Sitting in behind the question of how much people save are three rather large drivers of saving: incomes, culture and
the macroeconomic environment.
The Household Savings Survey produced fascinating insights into the detail of who owns and who owes what, but it also
confirmed what we really knew anyway: that asset values are largely driven by how much we earn and how old we are.
Assets are unequally distributed. The distribution of wealth is about twice as unequal as the distribution of income. Up
to the age of retirement, older groups own more than younger groups. But even from a relatively young stage of the life
cycle – from age 35 – there is a consistent pattern that the top twenty per cent of the population in each age group own
sixty per cent of the wealth.
Increasing saving does depend on improving the ability to save and that means raising incomes. Savings policy cannot be
seen as distinct from the government’s dedication to grow the economy and to return New Zealand to the top half of the
developed world in terms of per capital incomes.
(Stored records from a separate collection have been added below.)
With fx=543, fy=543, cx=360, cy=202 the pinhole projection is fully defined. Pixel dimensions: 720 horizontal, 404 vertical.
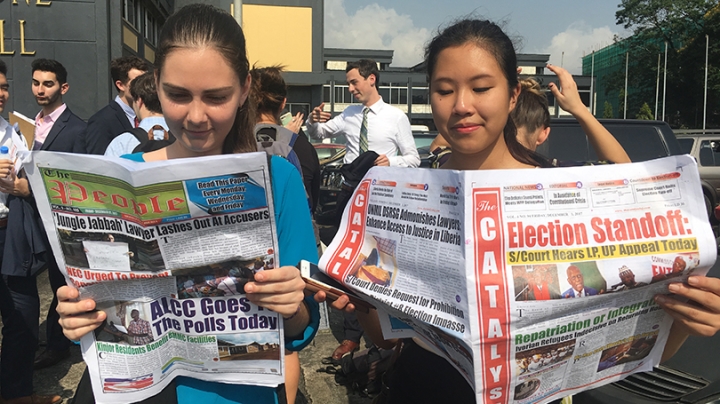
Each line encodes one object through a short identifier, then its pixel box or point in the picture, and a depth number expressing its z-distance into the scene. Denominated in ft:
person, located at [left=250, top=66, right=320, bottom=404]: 11.26
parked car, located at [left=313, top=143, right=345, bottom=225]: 29.96
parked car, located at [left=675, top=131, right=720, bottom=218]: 39.50
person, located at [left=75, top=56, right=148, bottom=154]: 13.53
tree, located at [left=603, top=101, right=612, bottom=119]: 212.43
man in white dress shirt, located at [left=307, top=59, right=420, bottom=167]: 15.90
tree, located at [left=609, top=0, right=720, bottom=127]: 156.15
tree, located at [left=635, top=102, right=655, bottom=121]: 163.63
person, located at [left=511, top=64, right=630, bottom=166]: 6.18
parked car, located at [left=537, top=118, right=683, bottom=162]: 17.85
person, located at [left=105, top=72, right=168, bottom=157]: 10.23
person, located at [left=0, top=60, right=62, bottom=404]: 10.81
The savings culture of a nation is another aspect of the equation. It is the least well understood and very difficult to
explain or change. The Japanese are very heavy savers, even when interest rates are hovering around zero. We tend to
save little, and our household savings rates have tended to fall even as the interest rate margin vis a vis the rest of
the world has remained high. The question is whether we are seeing a culture change here, and an increase in our
national appetite for personal debt. It is entirely another question whether there is anything we can do about it.
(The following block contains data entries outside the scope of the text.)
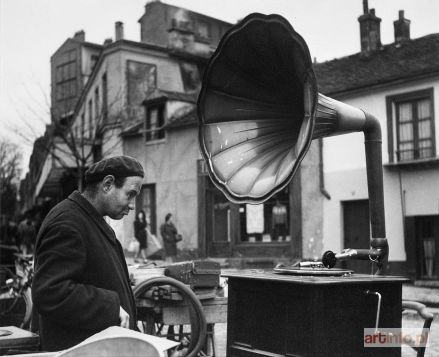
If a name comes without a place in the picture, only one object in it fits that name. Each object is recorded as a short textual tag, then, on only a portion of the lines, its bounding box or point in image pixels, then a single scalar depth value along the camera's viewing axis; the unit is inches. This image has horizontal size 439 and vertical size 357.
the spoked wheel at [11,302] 356.6
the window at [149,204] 973.2
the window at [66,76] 1412.4
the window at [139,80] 1083.9
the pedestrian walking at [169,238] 856.9
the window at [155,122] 984.9
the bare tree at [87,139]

Finally there is the issue of macroeconomic stability. We tend to take this for granted these days, but memories are
short. Large government deficits and persistent high inflation were part of the macroeconomic background only twenty
years ago. High inflation is a great disincentive to the holding of financial assets: borrow and buy property was the
natural response under those conditions. We have won back a stable macroeconomic environment at some cost and maintain
it despite pressure to loosen, and it is very important that we hold our national nerve on this front. A lot of the
commentary on encouraging saving tends to suggest that the government should do more by way of incentives, but it is
important to remember that it is very easy to stimulate and reward some behaviours but to shift to a looser
macroeconomic stance as a result. We will not be drawn there.
Stable macroeconomic policy within a growth framework will do more to encourage savings than incentives in an unstable
environment and in a stagnant economy. That does not mean that we should not do more.
Savings is an important aspect of the policy agenda. We can wait and analyse ourselves into inactivity. I have serious
doubts about the wisdom of that. If I can give you a parallel example it would be action on the infrastructure. In the
1990s, nobody worried about the neglect of infrastructural investment. The market would take care of it. Now we are
facing the urgent consequences of that neglect.
Same with saving. We can wait until the costs of fixing the problem are too urgent and too expensive or we can get
moving on a new initiative soon. If we encourage savings, and there was not really a problem, what is the result: we are
all wealthier than we would have been. I can live with that. If we neglect savings and there was a problem, what is the
result? I have no problem erring on the side of caution.
To conclude. Good luck with your conference. You have real difficulties to confront. The debate on reinvigorating
private savings is alive and well. Please contribute. As a nation, we must move forward with purpose, but in a
considered way. We must talk among ourselves. We must find solutions, not fire off from entrenched positions. The
subject is too important to leave until we are old.
I have a lot of pleasure in declaring your conference open.